3 Vince Wants: The Avengers
It’s no secret that Vince McMahon wants for his roster to come across as larger than life heroes. But super heroes? While the idea might seem silly and juvenile, it’s not inconsistent with WWE’s focused attempts at catering to kids and families.
Vince notoriously has his finger on the pulse of what’s happening in pop culture and frequently takes a stab at borrowing from it in the eintrest of wrestling storylines and characters. Given the massive success of the Avengers franchise for Marvel, it’s not such a reach to think of him trying to emulate that in WWE. Group Roman Reigns with John Cena, The Undertaker, AJ Styles, and Kurt Angle and you could have a fun all star, super hero team for a short angle or a match at Survivor Series. Give them a catchy name, and Vince would be all too eager to watch that t-shirt revenue roll in.
2 Triple H Wants: D-Generation X
If there’s one dimension of Triple H’s on air career that truly put him on the map and set him on the course to be a long term, big time star for WWE, it’s being a charter member of D-Generation X. Paired with main eventer and real life close friend Shawn Michaels, Triple H garnered new exposure and credibility that set him up as a fixture in the Intercontinental Championship scene. Then, when Michaels left the business for his first retirement, Triple H took over the group and ascended to main event stature for the first time.
The cutting edge group, built on elite stars, outlandish antics, and mixing rebellion, comedy, and violence was truly one of a kind.

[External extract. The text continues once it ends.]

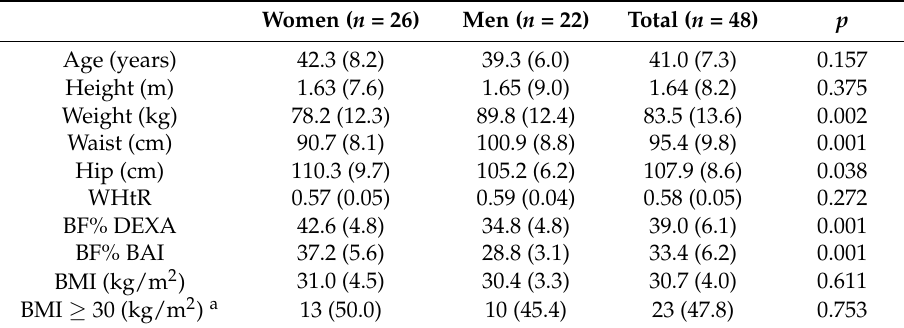
Table 1. Characteristics of study subjects as a whole and by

If Triple H were to envision a stable as a vehicle to let the next generation of stars find their voice in a cutting edge way, there’s little doubt it would look something like a modern day reimagining of DX, catered toward fitting what’s cool today, and defying authority in fresh ways.
1 The Fans Want: The Dangerous Alliance
Vince McMahon is notoriously neither a proponent of stables, nor managers. This is confounding to a lot of fans who look back at WWE history and, in particular, how successful a group like The Heenan Family was, collecting main event stars and rising heel talents, all bound by their association with manager Bobby Heenan.
It’s a bit of a chicken and egg situation nowadays to consider whether there aren’t many managers operating in WWE because there aren’t many good ones available, or if there aren’t many good ones because WWE hasn’t facilitated their presence. Despite the ways in which this trope has largely faded from WWE, Paul Heyman has transcended it, primarily in his role representing Brock Lesnar.
Heyman is a skilled orator, particularly adept at communicating heel arrogance and, most importantly of all, selling big matches.
WWE experimented with putting Curtis Axel, Ryback, and Cesaro with Heyman in recent years but in truth, Heyman has only really had success with Brock Lesnar and CM Punk. That’s not necessarily a knock on Heyman so much as the other pairings WWE tried. Looking back through time, Heyman had a genuinely great run with WCW in the early '90s as the figurehead for the Dangerous Alliance stable. Revisiting the concept in WWE with a main event heel or two, and some up and comers who can sit under the learning tree could go a long way toward creating intrigue and getting some fresh heels over.